Ей трудно унять дрожь в руках. Она ложится на кровать. Главное, не поддаваться панике, не верить. Не верить клевете! Но зачем, кому понадобилось писать? Отвергнутому поклоннику, врагу Дона (разве у него есть враги?), ее, Тер, недоброжелательнице (при ее характере у нее таких немало), может, болельщикам «Бобров»?

Тер понимает, что не это главное, главное — правда ли то, что написано в письме.

Она начинает припоминать все их разговоры с Доном, его отлучки из дома, перемены настроений, перемены в лице, перемены в отношении с родителями, с товарищами, с ней. Вспоминает мельчайшие детали. Дрожанье рук, тени под глазами. Вспоминает историю с Ривом, историю с полицией.

Отдельные воспоминания складываются в общую картину. И тогда сомнений не остается.

Уткнувшись лицом в подушку, Тер рыдает.

Она лежит до сумерек, не выходя из комнаты, не отвечая на стук горничной.

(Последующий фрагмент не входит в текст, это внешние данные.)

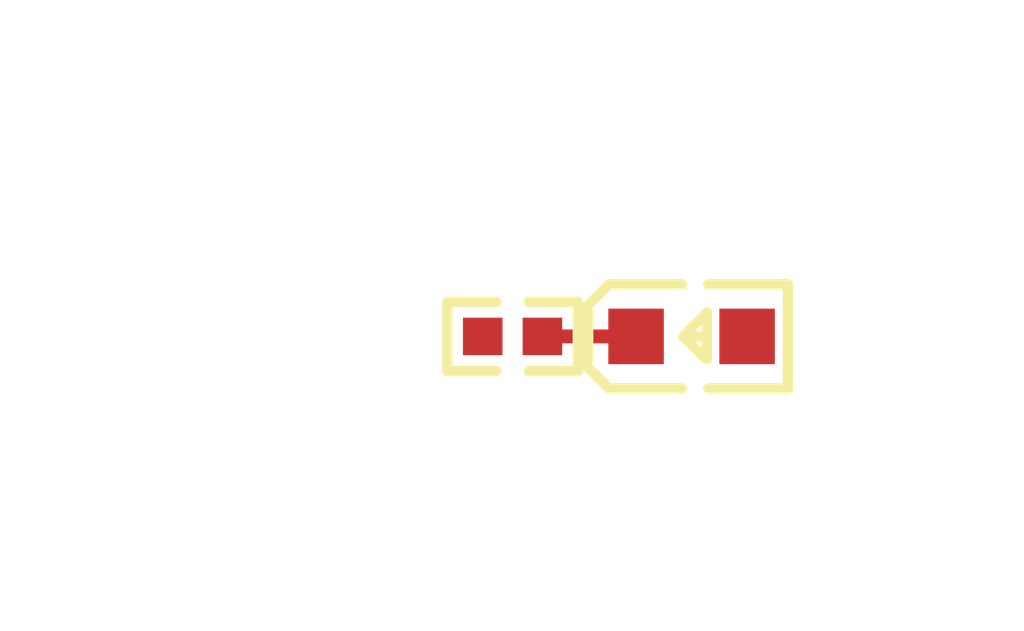
<source format=kicad_pcb>
(kicad_pcb
    (version 20241229)
    (generator "pcbnew")
    (generator_version "9.0")
    (general
        (thickness 1.6)
        (legacy_teardrops no)
    )
    (paper "A4")
    (layers
        (0 "F.Cu" signal)
        (2 "B.Cu" signal)
        (9 "F.Adhes" user "F.Adhesive")
        (11 "B.Adhes" user "B.Adhesive")
        (13 "F.Paste" user)
        (15 "B.Paste" user)
        (5 "F.SilkS" user "F.Silkscreen")
        (7 "B.SilkS" user "B.Silkscreen")
        (1 "F.Mask" user)
        (3 "B.Mask" user)
        (17 "Dwgs.User" user "User.Drawings")
        (19 "Cmts.User" user "User.Comments")
        (21 "Eco1.User" user "User.Eco1")
        (23 "Eco2.User" user "User.Eco2")
        (25 "Edge.Cuts" user)
        (27 "Margin" user)
        (31 "F.CrtYd" user "F.Courtyard")
        (29 "B.CrtYd" user "B.Courtyard")
        (35 "F.Fab" user)
        (33 "B.Fab" user)
        (39 "User.1" user)
        (41 "User.2" user)
        (43 "User.3" user)
        (45 "User.4" user)
        (47 "User.5" user)
        (49 "User.6" user)
        (51 "User.7" user)
        (53 "User.8" user)
        (55 "User.9" user)
    )
    (setup
        (pad_to_mask_clearance 0)
        (allow_soldermask_bridges_in_footprints no)
        (tenting front back)
        (pcbplotparams
            (layerselection 0x00000000_00000000_000010fc_ffffffff)
            (plot_on_all_layers_selection 0x00000000_00000000_00000000_00000000)
            (disableapertmacros no)
            (usegerberextensions no)
            (usegerberattributes yes)
            (usegerberadvancedattributes yes)
            (creategerberjobfile yes)
            (dashed_line_dash_ratio 12)
            (dashed_line_gap_ratio 3)
            (svgprecision 4)
            (plotframeref no)
            (mode 1)
            (useauxorigin no)
            (hpglpennumber 1)
            (hpglpenspeed 20)
            (hpglpendiameter 15)
            (pdf_front_fp_property_popups yes)
            (pdf_back_fp_property_popups yes)
            (pdf_metadata yes)
            (pdf_single_document no)
            (dxfpolygonmode yes)
            (dxfimperialunits yes)
            (dxfusepcbnewfont yes)
            (psnegative no)
            (psa4output no)
            (plot_black_and_white yes)
            (plotinvisibletext no)
            (sketchpadsonfab no)
            (plotreference yes)
            (plotvalue yes)
            (plotpadnumbers no)
            (hidednponfab no)
            (sketchdnponfab yes)
            (crossoutdnponfab yes)
            (plotfptext yes)
            (subtractmaskfromsilk no)
            (outputformat 1)
            (mirror no)
            (drillshape 1)
            (scaleselection 1)
            (outputdirectory "")
        )
    )
    (net 0 "")
    (net 1 "anode")
    (net 2 "cathode")
    (net 3 "GND")
    (footprint "Hubei_KENTO_Elec_Blue_light_0603:LED0603-RD" (layer "F.Cu") (at 168.5 95.06 0))
    (footprint "UNI_ROYAL_0402WGF1002TCE:R0402" (layer "F.Cu") (at 165.92 95.06 180))
    (embedded_fonts no)
    (segment
        (start 166.32 95.06)
        (end 167.7 95.06)
        (width 0.2)
        (net 2)
        (uuid "f90736aa-58e2-4c81-b0a4-5985c56c99d4")
        (layer "F.Cu")
    )
)
</source>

Мелькают несвязные мысли. Если так, если Дон потерян, зачем он ей? Он недостоин ее да вообще недостоин жить. От таких надо отворачиваться, их надо гнать. Как все просто: порвать, уехать — новые люди, страны, впечатления. Все забудется, забудется Дон с его подлостью, предательством (разве то, что он делает, не предательство по отношению к Тер?), с его несчастьем, с его горем… Ну нет, так просто она его не отдаст. Она берет себя в руки. Идет в ванную, принимает душ. Приводит себя в порядок, переодевается.

Сжигает на огоньке зажигалки письмо, выбрасывает мокрый от слез, искусанный платок.

Спускается вниз. Предупреждает горничную?

— Я буду очень поздно. Пусть папа не беспокоится. Садится в машину и выезжает за ворота. Теперь Тер спокойна. От отца она унаследовала энергию и самообладание, они пригодятся ей сейчас. План ясен. Прежде всего разыскать Дона. Убедиться, что письмо не лжет. Поговорить с ним. Немедленно принять меры. Врачи, психиатры, лучшие специалисты, она всех поднимет на ноги. Деньги есть. Продаст драгоценности, подарки отца, займет, найдет. Если нельзя иначе, посвятит в тайну отца. Скажет, что иначе… Потом увезет Дона куда-нибудь. Лучше всего на яхте отца в море, подальше от всех, от соблазнов, от забот. Далее пусть Дон перейдет в другой университет, она тоже, в крайнем случае. Главное — действовать, действовать, не теряя ни минуты! Так просто она его не отдаст! Она еще поборется, увидим, кто окажется сильней — эти проклятые порошки, эти спекулянты-убийцы (о господи, как Тер их ненавидит!) или она, готовая отдать все ради его спасения! Увидим!